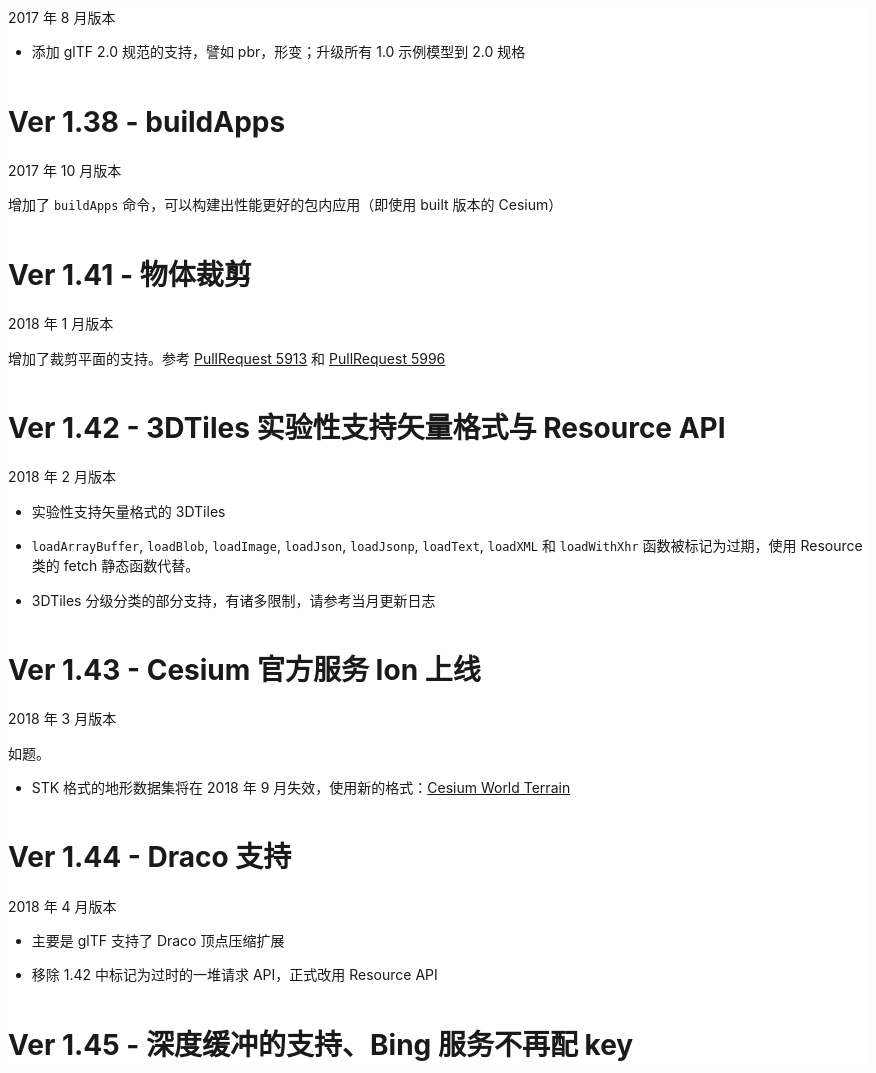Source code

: 2017 年 8 月版本

- 添加 glTF 2.0 规范的支持，譬如 pbr，形变；升级所有 1.0 示例模型到 2.0 规格



# Ver 1.38 - buildApps

2017 年 10 月版本

增加了 `buildApps` 命令，可以构建出性能更好的包内应用（即使用 built 版本的 Cesium）



# Ver 1.41 - 物体裁剪

2018 年 1 月版本

增加了裁剪平面的支持。参考 [PullRequest 5913](https://github.com/CesiumGS/cesium/pull/5913) 和 [PullRequest 5996](https://github.com/CesiumGS/cesium/pull/5996)



# Ver 1.42 - 3DTiles 实验性支持矢量格式与 Resource API

2018 年 2 月版本

- 实验性支持矢量格式的 3DTiles

- `loadArrayBuffer`, `loadBlob`, `loadImage`, `loadJson`, `loadJsonp`, `loadText`, `loadXML` 和 `loadWithXhr` 函数被标记为过期，使用 Resource 类的 fetch 静态函数代替。

- 3DTiles 分级分类的部分支持，有诸多限制，请参考当月更新日志



# Ver 1.43 - Cesium 官方服务 Ion 上线

2018 年 3 月版本

如题。

- STK 格式的地形数据集将在 2018 年 9 月失效，使用新的格式：[Cesium World Terrain](https://cesium.com/blog/2018/03/01/introducing-cesium-world-terrain/)



# Ver 1.44 - Draco 支持

2018 年 4 月版本

- 主要是 glTF 支持了 Draco 顶点压缩扩展

- 移除 1.42 中标记为过时的一堆请求 API，正式改用 Resource API



# Ver 1.45 - 深度缓冲的支持、Bing 服务不再配 key

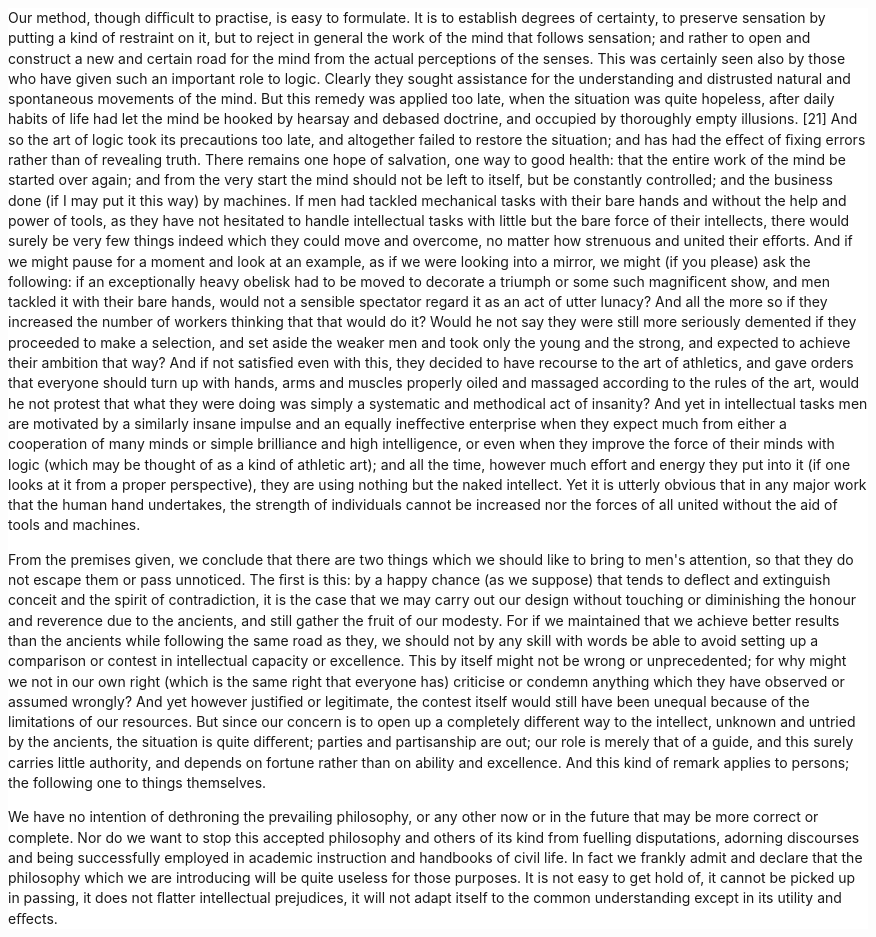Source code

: Our method, though diﬃcult to practise, is easy to formulate. It is to establish degrees of certainty, to preserve sensation by putting a kind of restraint on it, but to reject in general the work of the mind that follows sensation; and rather to open and construct a new and certain road for the mind from the actual perceptions of the senses. This was certainly seen also by those who have given such an important role to logic. Clearly they sought assistance for the understanding and distrusted natural and spontaneous movements of the mind. But this remedy was applied too late, when the situation was quite hopeless, after daily habits of life had let the mind be hooked by hearsay and debased doctrine, and occupied by thoroughly empty illusions. [21] And so the art of logic took its precautions too late, and altogether failed to restore the situation; and has had the eﬀect of ﬁxing errors rather than of revealing truth. There remains one hope of salvation, one way to good health: that the entire work of the mind be started over again; and from the very start the mind should not be left to itself, but be constantly controlled; and the business done (if I may put it this way) by machines. If men had tackled mechanical tasks with their bare hands and without the help and power of tools, as they have not hesitated to handle intellectual tasks with little but the bare force of their intellects, there would surely be very few things indeed which they could move and overcome, no matter how strenuous and united their eﬀorts. And if we might pause for a moment and look at an example, as if we were looking into a mirror, we might (if you please) ask the following: if an exceptionally heavy obelisk had to be moved to decorate a triumph or some such magniﬁcent show, and men tackled it with their bare hands, would not a sensible spectator regard it as an act of utter lunacy? And all the more so if they increased the number of workers thinking that that would do it? Would he not say they were still more seriously demented if they proceeded to make a selection, and set aside the weaker men and took only the young and the strong, and expected to achieve their ambition that way? And if not satisﬁed even with this, they decided to have recourse to the art of athletics, and gave orders that everyone should turn up with hands, arms and muscles properly oiled and massaged according to the rules of the art, would he not protest that what they were doing was simply a systematic and methodical act of insanity? And yet in intellectual tasks men are motivated by a similarly insane impulse and an equally ineﬀective enterprise when they expect much from either a cooperation of many minds or simple brilliance and high intelligence, or even when they improve the force of their minds with logic (which may be thought of as a kind of athletic art); and all the time, however much eﬀort and energy they put into it (if one looks at it from a proper perspective), they are using nothing but the naked intellect. Yet it is utterly obvious that in any major work that the human hand undertakes, the strength of individuals cannot be increased nor the forces of all united without the aid of tools and machines.

From the premises given, we conclude that there are two things which we should like to bring to men's attention, so that they do not escape them or pass unnoticed. The ﬁrst is this: by a happy chance (as we suppose) that tends to deﬂect and extinguish conceit and the spirit of contradiction, it is the case that we may carry out our design without touching or diminishing the honour and reverence due to the ancients, and still gather the fruit of our modesty. For if we maintained that we achieve better results than the ancients while following the same road as they, we should not by any skill with words be able to avoid setting up a comparison or contest in intellectual capacity or excellence. This by itself might not be wrong or unprecedented; for why might we not in our own right (which is the same right that everyone has) criticise or condemn anything which they have observed or assumed wrongly? And yet however justiﬁed or legitimate, the contest itself would still have been unequal because of the limitations of our resources. But since our concern is to open up a completely diﬀerent way to the intellect, unknown and untried by the ancients, the situation is quite diﬀerent; parties and partisanship are out; our role is merely that of a guide, and this surely carries little authority, and depends on fortune rather than on ability and excellence. And this kind of remark applies to persons; the following one to things themselves.

We have no intention of dethroning the prevailing philosophy, or any other now or in the future that may be more correct or complete. Nor do we want to stop this accepted philosophy and others of its kind from fuelling disputations, adorning discourses and being successfully employed in academic instruction and handbooks of civil life. In fact we frankly admit and declare that the philosophy which we are introducing will be quite useless for those purposes. It is not easy to get hold of, it cannot be picked up in passing, it does not ﬂatter intellectual prejudices, it will not adapt itself to the common understanding except in its utility and eﬀects.
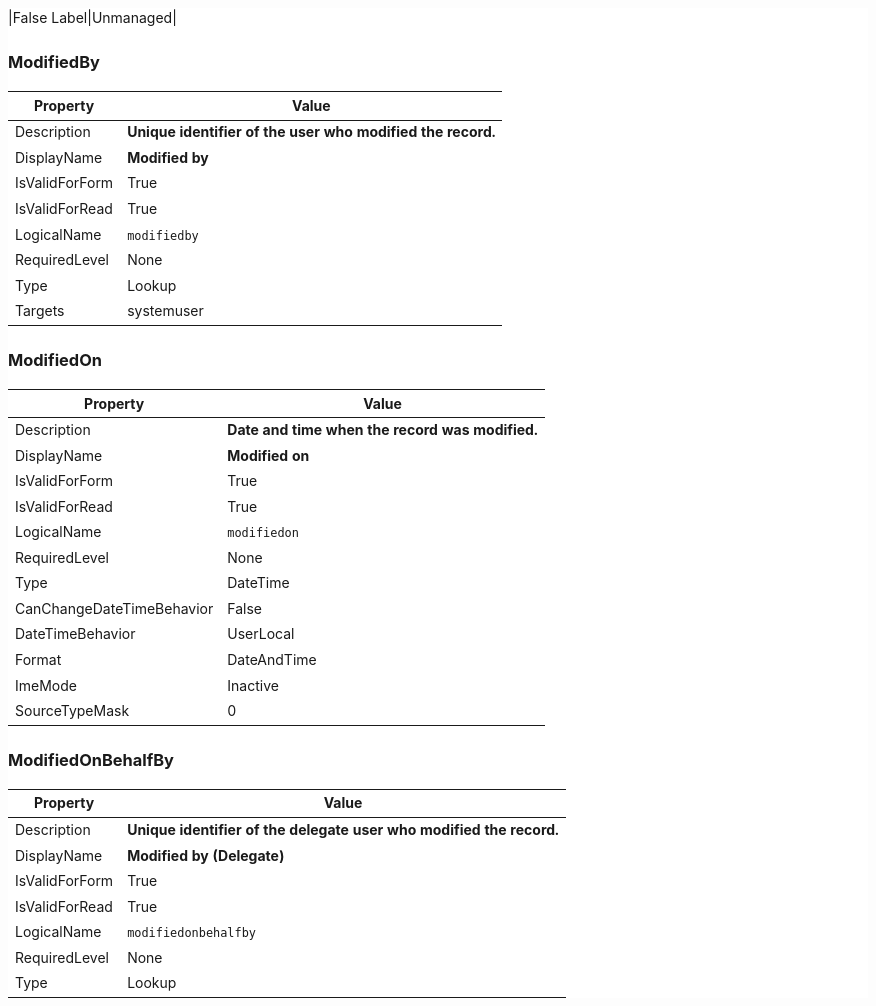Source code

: |False Label|Unmanaged|

### <a name="BKMK_ModifiedBy"></a> ModifiedBy

|Property|Value|
|---|---|
|Description|**Unique identifier of the user who modified the record.**|
|DisplayName|**Modified by**|
|IsValidForForm|True|
|IsValidForRead|True|
|LogicalName|`modifiedby`|
|RequiredLevel|None|
|Type|Lookup|
|Targets|systemuser|

### <a name="BKMK_ModifiedOn"></a> ModifiedOn

|Property|Value|
|---|---|
|Description|**Date and time when the record was modified.**|
|DisplayName|**Modified on**|
|IsValidForForm|True|
|IsValidForRead|True|
|LogicalName|`modifiedon`|
|RequiredLevel|None|
|Type|DateTime|
|CanChangeDateTimeBehavior|False|
|DateTimeBehavior|UserLocal|
|Format|DateAndTime|
|ImeMode|Inactive|
|SourceTypeMask|0|

### <a name="BKMK_ModifiedOnBehalfBy"></a> ModifiedOnBehalfBy

|Property|Value|
|---|---|
|Description|**Unique identifier of the delegate user who modified the record.**|
|DisplayName|**Modified by (Delegate)**|
|IsValidForForm|True|
|IsValidForRead|True|
|LogicalName|`modifiedonbehalfby`|
|RequiredLevel|None|
|Type|Lookup|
----------
● **Exercise instructions**:
Restate all of the data word for word and include no pictures.

● **Answer box**:
Source code

: 2017 年 8 月版本

- 添加 glTF 2.0 规范的支持，譬如 pbr，形变；升级所有 1.0 示例模型到 2.0 规格



# Ver 1.38 - buildApps

2017 年 10 月版本

增加了 `buildApps` 命令，可以构建出性能更好的包内应用（即使用 built 版本的 Cesium）



# Ver 1.41 - 物体裁剪

2018 年 1 月版本

增加了裁剪平面的支持。参考 [PullRequest 5913](https://github.com/CesiumGS/cesium/pull/5913) 和 [PullRequest 5996](https://github.com/CesiumGS/cesium/pull/5996)



# Ver 1.42 - 3DTiles 实验性支持矢量格式与 Resource API

2018 年 2 月版本

- 实验性支持矢量格式的 3DTiles

- `loadArrayBuffer`, `loadBlob`, `loadImage`, `loadJson`, `loadJsonp`, `loadText`, `loadXML` 和 `loadWithXhr` 函数被标记为过期，使用 Resource 类的 fetch 静态函数代替。

- 3DTiles 分级分类的部分支持，有诸多限制，请参考当月更新日志



# Ver 1.43 - Cesium 官方服务 Ion 上线

2018 年 3 月版本

如题。

- STK 格式的地形数据集将在 2018 年 9 月失效，使用新的格式：[Cesium World Terrain](https://cesium.com/blog/2018/03/01/introducing-cesium-world-terrain/)



# Ver 1.44 - Draco 支持

2018 年 4 月版本

- 主要是 glTF 支持了 Draco 顶点压缩扩展

- 移除 1.42 中标记为过时的一堆请求 API，正式改用 Resource API



# Ver 1.45 - 深度缓冲的支持、Bing 服务不再配 key

Source code

: Our method, though diﬃcult to practise, is easy to formulate. It is to establish degrees of certainty, to preserve sensation by putting a kind of restraint on it, but to reject in general the work of the mind that follows sensation; and rather to open and construct a new and certain road for the mind from the actual perceptions of the senses. This was certainly seen also by those who have given such an important role to logic. Clearly they sought assistance for the understanding and distrusted natural and spontaneous movements of the mind. But this remedy was applied too late, when the situation was quite hopeless, after daily habits of life had let the mind be hooked by hearsay and debased doctrine, and occupied by thoroughly empty illusions. [21] And so the art of logic took its precautions too late, and altogether failed to restore the situation; and has had the eﬀect of ﬁxing errors rather than of revealing truth. There remains one hope of salvation, one way to good health: that the entire work of the mind be started over again; and from the very start the mind should not be left to itself, but be constantly controlled; and the business done (if I may put it this way) by machines. If men had tackled mechanical tasks with their bare hands and without the help and power of tools, as they have not hesitated to handle intellectual tasks with little but the bare force of their intellects, there would surely be very few things indeed which they could move and overcome, no matter how strenuous and united their eﬀorts. And if we might pause for a moment and look at an example, as if we were looking into a mirror, we might (if you please) ask the following: if an exceptionally heavy obelisk had to be moved to decorate a triumph or some such magniﬁcent show, and men tackled it with their bare hands, would not a sensible spectator regard it as an act of utter lunacy? And all the more so if they increased the number of workers thinking that that would do it? Would he not say they were still more seriously demented if they proceeded to make a selection, and set aside the weaker men and took only the young and the strong, and expected to achieve their ambition that way? And if not satisﬁed even with this, they decided to have recourse to the art of athletics, and gave orders that everyone should turn up with hands, arms and muscles properly oiled and massaged according to the rules of the art, would he not protest that what they were doing was simply a systematic and methodical act of insanity? And yet in intellectual tasks men are motivated by a similarly insane impulse and an equally ineﬀective enterprise when they expect much from either a cooperation of many minds or simple brilliance and high intelligence, or even when they improve the force of their minds with logic (which may be thought of as a kind of athletic art); and all the time, however much eﬀort and energy they put into it (if one looks at it from a proper perspective), they are using nothing but the naked intellect. Yet it is utterly obvious that in any major work that the human hand undertakes, the strength of individuals cannot be increased nor the forces of all united without the aid of tools and machines.

From the premises given, we conclude that there are two things which we should like to bring to men's attention, so that they do not escape them or pass unnoticed. The ﬁrst is this: by a happy chance (as we suppose) that tends to deﬂect and extinguish conceit and the spirit of contradiction, it is the case that we may carry out our design without touching or diminishing the honour and reverence due to the ancients, and still gather the fruit of our modesty. For if we maintained that we achieve better results than the ancients while following the same road as they, we should not by any skill with words be able to avoid setting up a comparison or contest in intellectual capacity or excellence. This by itself might not be wrong or unprecedented; for why might we not in our own right (which is the same right that everyone has) criticise or condemn anything which they have observed or assumed wrongly? And yet however justiﬁed or legitimate, the contest itself would still have been unequal because of the limitations of our resources. But since our concern is to open up a completely diﬀerent way to the intellect, unknown and untried by the ancients, the situation is quite diﬀerent; parties and partisanship are out; our role is merely that of a guide, and this surely carries little authority, and depends on fortune rather than on ability and excellence. And this kind of remark applies to persons; the following one to things themselves.

We have no intention of dethroning the prevailing philosophy, or any other now or in the future that may be more correct or complete. Nor do we want to stop this accepted philosophy and others of its kind from fuelling disputations, adorning discourses and being successfully employed in academic instruction and handbooks of civil life. In fact we frankly admit and declare that the philosophy which we are introducing will be quite useless for those purposes. It is not easy to get hold of, it cannot be picked up in passing, it does not ﬂatter intellectual prejudices, it will not adapt itself to the common understanding except in its utility and eﬀects.
Source code

: |False Label|Unmanaged|

### <a name="BKMK_ModifiedBy"></a> ModifiedBy

|Property|Value|
|---|---|
|Description|**Unique identifier of the user who modified the record.**|
|DisplayName|**Modified by**|
|IsValidForForm|True|
|IsValidForRead|True|
|LogicalName|`modifiedby`|
|RequiredLevel|None|
|Type|Lookup|
|Targets|systemuser|

### <a name="BKMK_ModifiedOn"></a> ModifiedOn

|Property|Value|
|---|---|
|Description|**Date and time when the record was modified.**|
|DisplayName|**Modified on**|
|IsValidForForm|True|
|IsValidForRead|True|
|LogicalName|`modifiedon`|
|RequiredLevel|None|
|Type|DateTime|
|CanChangeDateTimeBehavior|False|
|DateTimeBehavior|UserLocal|
|Format|DateAndTime|
|ImeMode|Inactive|
|SourceTypeMask|0|

### <a name="BKMK_ModifiedOnBehalfBy"></a> ModifiedOnBehalfBy

|Property|Value|
|---|---|
|Description|**Unique identifier of the delegate user who modified the record.**|
|DisplayName|**Modified by (Delegate)**|
|IsValidForForm|True|
|IsValidForRead|True|
|LogicalName|`modifiedonbehalfby`|
|RequiredLevel|None|
|Type|Lookup|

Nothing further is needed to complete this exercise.